I do note, however, this paragraph about proposed new rules regarding lending practices:

Under rules proposed by the Federal Reserve, a borrower would have a 21-day grace period before being hit with a late fee, instead of the few days offered by some firms now. A similar plan working its way through Congress would allow banks to increase rates only on consumers’ future purchases—not existing balances. And under both proposals, credit-card companies would have to allocate account holders’ payments equally to balances with different interest rates.
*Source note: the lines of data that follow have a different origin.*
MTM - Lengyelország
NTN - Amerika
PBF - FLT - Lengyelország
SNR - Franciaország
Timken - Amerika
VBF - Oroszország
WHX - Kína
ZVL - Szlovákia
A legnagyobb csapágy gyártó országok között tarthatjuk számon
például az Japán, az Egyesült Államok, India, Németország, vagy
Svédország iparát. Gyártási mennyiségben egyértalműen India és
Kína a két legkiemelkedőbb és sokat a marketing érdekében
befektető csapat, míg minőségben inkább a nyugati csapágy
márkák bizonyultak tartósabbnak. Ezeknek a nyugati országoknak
At various times during graduate school and those eighteen months I was only spottily employed we lived off credit. We made our payments, but we watched our total balance creep up slowly, especially when we had some major dental work to pay for. We juggled our payments and our bank account carefully; every once in a while, we would drop one ball or the other, only to get hit by late fees and exorbitant interest-rate hikes because of the short nonexistent grace period. That was a hard time, and it seemed quite unfair—impersonal, anonymous—because we were trying to manage but getting little help managing. We would call to ask for mercy, but we rarely got it. So I say, if it takes law to get the credit card companies to show some grace, then let there be law. Maybe then there will be less of this happening in the depths of the call centers:

Cate Colombo, a former call center staffer at MBNA, the big issuer bought by Bank of America in 2005, says her job was to develop a rapport with credit-card customers and advise them to use more of their available credit. Colleagues would often gather around her chair when she was on the phone with a consumer and chant: “Sell, sell.” “It was like Boiler Room,” says Colombo, referring to the 2000 movie about unscrupulous stock brokers. “I knew that they would probably be in debt for the rest of their lives.”



As someone who has also been unemployed had to live off credit, I hear you, loud and clear.